Abstract: This review comprehensively investigates the current state and emerging trends of autonomous vehicle terrain detection and segmentation. By systematically reviewing literature from various databases, this study outlines the evolution of detection and segmentation techniques from traditional computer vision methods to advanced machine learning and deep learning approaches. It identifies critical technological advancements, evaluates their performance, and discusses the challenges faced under various environmental conditions, data acquisition, and integration with vehicle systems. This study als

Research Question

Can a mixture-of-experts (MoE) routing strategy with adaptive sparsity improve both throughput (FPS) and per-class IoU for rare categories (vegetation, obstacles) compared to standard dense transformers on the KITTI-360 dataset?

Verification Level

Paper levelL1, Literature synthesis
Source-grounded claims0
Claim record sourcenot publicly specified

Descriptive public verification status only; aggregate claim counts are public, but individual claim records are not exposed here.

Quality Tier

TierQuarantine candidate
BasisReview score is below 5.0; source-level inspection is required before relying on the synthesis.

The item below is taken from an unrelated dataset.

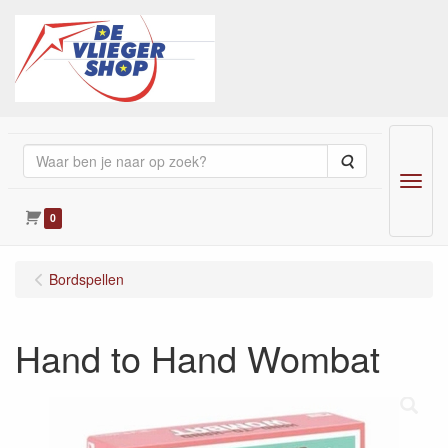
Zoeken
Menu
0
Bordspellen
Hand to Hand Wombat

Descriptive public triage only; this tier does not alter current publication or DOI behavior.

Quality Dimensions

Evidence strength LOW
Uncertainty disclosure MEDIUM
Reproducibility status MEDIUM

Automated triage signals derived from public fields; not human peer review or independent validation.

Correction Record

StatusCURRENT
Correction count0
Manifest contractpaper-manifest-v1.1
Correction contractcorrection-record-v1

Public corrections are additive records. Current status does not claim the synthesis is error-free.

Provenance

PublisherAssignee Research
Public provenanceL2, Public artifact record
Report artifactAvailable
External recordNot registered
Claim lineage0 aggregate source-grounded claims
Review methodAutomated multi-reviewer assessment
Quality guideHow to read scores, claims, manifests, and evidence links
Provenance contractsource-provenance-v1
NoteMachine-generated synthesis of existing literature. Not primary research.